Return, from the listing below, each line where the word "lines" appears.

####

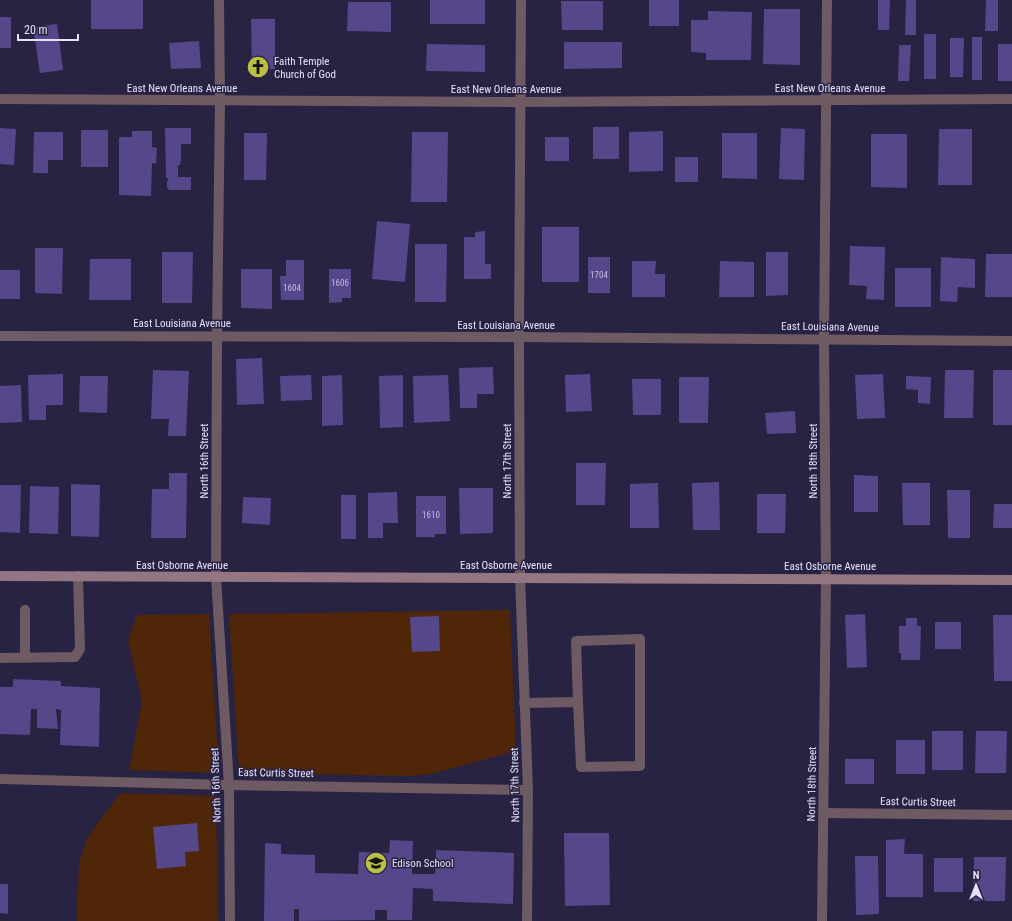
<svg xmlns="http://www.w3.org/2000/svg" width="1012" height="921" font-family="'Roboto Condensed',sans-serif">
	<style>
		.green { fill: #4f2608 }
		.building { fill: #56478b }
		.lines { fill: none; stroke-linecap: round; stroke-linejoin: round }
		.lane { stroke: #6d5a62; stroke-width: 10 }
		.street { stroke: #6d5a62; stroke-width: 10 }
		.secondary { stroke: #947682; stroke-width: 10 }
		.labels { text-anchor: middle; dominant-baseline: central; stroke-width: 3; stroke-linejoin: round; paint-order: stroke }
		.number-label { font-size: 9px; fill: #c1bbde }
		.poi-label { font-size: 11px; fill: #e5e2f9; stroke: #282243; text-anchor: start }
		.street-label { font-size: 11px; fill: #e5e2f9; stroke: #282243 }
	</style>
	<rect width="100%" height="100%" fill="#282243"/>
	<g class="green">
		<polygon points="510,610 516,751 431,774 410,776 239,773 229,614"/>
		<polygon points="209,614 219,773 129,770 142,702 128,640 137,615"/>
		<polygon points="120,793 216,796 218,921 77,921 79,862 88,837"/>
	</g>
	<g class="building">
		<rect x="91" y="0" width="52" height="29"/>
		<rect x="430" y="0" width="55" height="24"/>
		<rect x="649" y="0" width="30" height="26"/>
		<polygon points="878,0 890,0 889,30 878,30"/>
		<polygon points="906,0 916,0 916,35 905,35"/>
		<polygon points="986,0 998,0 998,31 985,31"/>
		<polygon points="561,1 603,1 603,30 562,30"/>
		<polygon points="348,2 391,2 391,32 347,31"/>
		<polygon points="764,9 800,9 800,65 763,64"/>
		<polygon points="708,11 752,12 751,60 706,60 706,53 691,52 691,20 708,20"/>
		<rect x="0" y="17" width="11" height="31"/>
		<polygon points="251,19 275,19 275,69 252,70"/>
		<polygon points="57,24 63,70 40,73 33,27"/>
		<rect x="924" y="34" width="12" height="45"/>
		<rect x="972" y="37" width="10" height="43"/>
		<polygon points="950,38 964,38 963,77 950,77"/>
		<polygon points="199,41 201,68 171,69 169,43"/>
		<polygon points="564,42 622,42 622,68 564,69"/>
		<polygon points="427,44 485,45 485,72 426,71"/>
		<rect x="998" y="44" width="14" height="37"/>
		<polygon points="899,45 911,45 909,81 898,81"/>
		<rect x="593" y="127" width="26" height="32"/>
		<polygon points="0,128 16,129 14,165 0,164"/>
		<polygon points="165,128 191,128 191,144 181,144 181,160 180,165 178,165 178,177 191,177 191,190 169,190 168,188 167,188 167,181 168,181 168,178 166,178"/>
		<polygon points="781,128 805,129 804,180 779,179"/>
		<polygon points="939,129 972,129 972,185 938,185"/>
		<rect x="81" y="130" width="27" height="37"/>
		<polygon points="132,131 152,131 152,147 157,148 156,164 152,163 151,196 119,195 119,137 132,137"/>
		<polygon points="663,131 663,171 629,172 629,132"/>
		<polygon points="34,132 63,132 63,160 48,160 48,173 33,173"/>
		<polygon points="412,132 448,132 447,202 411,202"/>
		<polygon points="244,133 267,133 266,180 244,180"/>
		<polygon points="722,133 757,133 757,179 722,178"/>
		<polygon points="871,134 907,134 907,188 871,187"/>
		<rect x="545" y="137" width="24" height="24"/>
		<rect x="675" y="157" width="23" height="25"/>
		<polygon points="377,221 410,224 405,282 372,279"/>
		<rect x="542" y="227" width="37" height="55"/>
		<polygon points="485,231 485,264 491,264 491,279 464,279 464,237 475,237 475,232"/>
		<polygon points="415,244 447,244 446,302 415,302"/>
		<polygon points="850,246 885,247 884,300 866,299 867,286 849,285"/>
		<polygon points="35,248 63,248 62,294 35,293"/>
		<polygon points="162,252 193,252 192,303 162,303"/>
		<polygon points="766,252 788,252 788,295 766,296"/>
		<polygon points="986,254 1012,254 1012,297 985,297"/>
		<rect x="588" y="257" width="22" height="36"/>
		<polygon points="941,257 975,259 975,288 958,287 957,302 940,301"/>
		<polygon points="90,259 131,259 131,300 89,300"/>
		<polygon points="286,260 304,260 304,300 281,300 280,276 286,276"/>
		<polygon points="632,261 656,261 655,274 665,274 665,297 632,297"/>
		<polygon points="720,261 754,262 754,297 719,297"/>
		<rect x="895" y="268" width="36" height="39"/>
		<polygon points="241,269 272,269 272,309 241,308"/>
		<polygon points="329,269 351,269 351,298 342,298 342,302 329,303"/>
		<rect x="0" y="270" width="20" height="29"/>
		<polygon points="262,358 264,404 237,405 236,359"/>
		<polygon points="493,367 494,394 477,394 477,408 460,408 459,368"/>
		<polygon points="153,370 189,371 186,436 168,436 169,419 151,419"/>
		<polygon points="945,370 974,370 973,418 944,418"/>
		<rect x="993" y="370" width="19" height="55"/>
		<polygon points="63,374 63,405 46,405 46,420 29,420 28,375"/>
		<polygon points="590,374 592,411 566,412 565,375"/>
		<polygon points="883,374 885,418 857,419 855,375"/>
		<polygon points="311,375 312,400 281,401 280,376"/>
		<polygon points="342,375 343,425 322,426 322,376"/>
		<polygon points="403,375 403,427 380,428 379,376"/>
		<polygon points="448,375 450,421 414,423 413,376"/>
		<polygon points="80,376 108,376 107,413 79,412"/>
		<polygon points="906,376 931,377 930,404 918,403 918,390 906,389"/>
		<polygon points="679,377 709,377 708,423 679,423"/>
		<polygon points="632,379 661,379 661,415 633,415"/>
		<polygon points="21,385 22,422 0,423 0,386"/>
		<polygon points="795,411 796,433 767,434 765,413"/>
		<polygon points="576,463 606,463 605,505 576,505"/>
		<polygon points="169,473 187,473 186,538 151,538 152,489 169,489"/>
		<polygon points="854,475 878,476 878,512 854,512"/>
		<polygon points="719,482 720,530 693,530 692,483"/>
		<polygon points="658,483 659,528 630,528 630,484"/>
		<polygon points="902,483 930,483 930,525 903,525"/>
		<polygon points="71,484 100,485 99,537 71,536"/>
		<polygon points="0,485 21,485 20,533 0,532"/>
		<polygon points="30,486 59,487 58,534 29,533"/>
		<polygon points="459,488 493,488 493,533 460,534"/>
		<polygon points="947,490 970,490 970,538 948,538"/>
		<polygon points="397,492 398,523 383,523 383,538 368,538 368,493"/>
		<polygon points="757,494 786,494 785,533 757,533"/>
		<rect x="341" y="495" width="15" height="44"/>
		<polygon points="416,496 446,496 446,534 435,534 435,537 416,537"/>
		<polygon points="243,497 271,498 270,525 242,523"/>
		<polygon points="994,504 1012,504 1012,528 993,528"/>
		<polygon points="865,614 867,667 847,668 845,615"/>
		<polygon points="993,615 1012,615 1012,681 994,681"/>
		<polygon points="439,616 440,651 412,652 410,617"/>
		<polygon points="906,618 917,618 917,626 921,626 920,660 901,660 901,653 899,653 899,626 906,626"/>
		<rect x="935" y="622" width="26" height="27"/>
		<polygon points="13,679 61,681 61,686 100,688 99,747 60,745 61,710 56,709 58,729 37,728 37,709 31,709 30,735 0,734 0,687 13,687"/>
		<rect x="932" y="731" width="31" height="39"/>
		<polygon points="976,731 1007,731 1006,773 975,773"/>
		<rect x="896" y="740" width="29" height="34"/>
		<rect x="845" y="759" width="29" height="25"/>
		<polygon points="197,823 199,851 185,852 186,866 157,869 153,827"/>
		<polygon points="564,833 609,833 610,905 565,906"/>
		<polygon points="905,839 904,854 923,854 923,897 886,897 886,840"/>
		<polygon points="390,840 413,841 412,874 435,874 436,850 514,853 513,904 433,901 433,889 413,888 412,920 387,920 387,910 375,910 375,920 299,921 299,909 294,909 294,921 264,921 265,843 281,844 281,854 315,855 315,873 358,874 359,852 389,853"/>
		<polygon points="855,856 878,856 879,914 856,915"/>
		<polygon points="974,857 1006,857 1005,901 973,901"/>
		<rect x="934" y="858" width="29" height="34"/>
		<polygon points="0,884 8,884 8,914 0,913"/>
	</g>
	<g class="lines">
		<g class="lane">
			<polyline points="25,610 25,657"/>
			<polyline points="0,658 75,657 80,649 78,576"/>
			<polyline points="524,703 578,702 576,641 640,639 640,766 581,767 578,702"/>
		</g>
		<g class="street">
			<polyline points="219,0 220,100 217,335 216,577 229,785 230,921"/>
			<polyline points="521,0 519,337 520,577 528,790 527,921"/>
			<polyline points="0,99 521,102 1012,99"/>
			<polyline points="0,336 519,337 1012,341"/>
			<polyline points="0,779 229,785 528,790"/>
			<polyline points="824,813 1012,815"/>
			<polyline points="822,921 826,578 824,339 827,0"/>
		</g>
		<polyline class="secondary" points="0,576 1012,580"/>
	</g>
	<defs>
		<g id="church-disc" transform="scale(1.15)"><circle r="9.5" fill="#bbc044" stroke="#282243"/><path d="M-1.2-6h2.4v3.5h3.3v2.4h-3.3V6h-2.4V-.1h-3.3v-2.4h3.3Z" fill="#111"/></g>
		<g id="school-disc" transform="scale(1.15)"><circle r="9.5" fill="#bbc044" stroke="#282243"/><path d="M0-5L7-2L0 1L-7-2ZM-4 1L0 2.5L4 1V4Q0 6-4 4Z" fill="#111"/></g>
	</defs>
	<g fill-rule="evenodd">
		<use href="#church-disc" x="258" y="67"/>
		<use href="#school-disc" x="376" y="863"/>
	</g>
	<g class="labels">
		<g class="number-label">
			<text x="599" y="275">1704</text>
			<text x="340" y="283">1606</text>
			<text x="292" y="288">1604</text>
			<text x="431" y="515">1610</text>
		</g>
		<g class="poi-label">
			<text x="274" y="61">Faith Temple<tspan x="274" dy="13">Church of God</tspan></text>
			<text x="392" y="863">Edison School</text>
		</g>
		<g class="street-label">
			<text x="182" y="88">East New Orleans Avenue</text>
			<text x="830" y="88">East New Orleans Avenue</text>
			<text x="506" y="89">East New Orleans Avenue</text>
			<text x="182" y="323">East Louisiana Avenue</text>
			<text x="506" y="325">East Louisiana Avenue</text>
			<text transform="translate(830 327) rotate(1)">East Louisiana Avenue</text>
			<text transform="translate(204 461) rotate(-90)">North 16th Street</text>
			<text transform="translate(507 461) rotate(-90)">North 17th Street</text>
			<text transform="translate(813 461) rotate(-90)">North 18th Street</text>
			<text x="182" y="565">East Osborne Avenue</text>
			<text x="506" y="565">East Osborne Avenue</text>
			<text x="830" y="566">East Osborne Avenue</text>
			<text transform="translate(276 773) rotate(1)">East Curtis Street</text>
			<text transform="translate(812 784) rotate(-89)">North 18th Street</text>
			<text transform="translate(216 785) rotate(-92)">North 16th Street</text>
			<text transform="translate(515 785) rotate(-91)">North 17th Street</text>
			<text transform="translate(918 802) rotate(1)">East Curtis Street</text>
		</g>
	</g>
	<g transform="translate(976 885)" stroke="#282243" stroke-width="3" paint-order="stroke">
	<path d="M0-3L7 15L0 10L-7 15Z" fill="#e5e2f9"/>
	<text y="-6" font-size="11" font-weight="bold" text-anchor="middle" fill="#e5e2f9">N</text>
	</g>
	<path d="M18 34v6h60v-6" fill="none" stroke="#e5e2f9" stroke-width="2"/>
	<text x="24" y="34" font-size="12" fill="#e5e2f9" stroke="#282243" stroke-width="3" paint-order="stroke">20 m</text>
</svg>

####

> [Response to the task]:
		.lines { fill: none; stroke-linecap: round; stroke-linejoin: round }
	<g class="lines">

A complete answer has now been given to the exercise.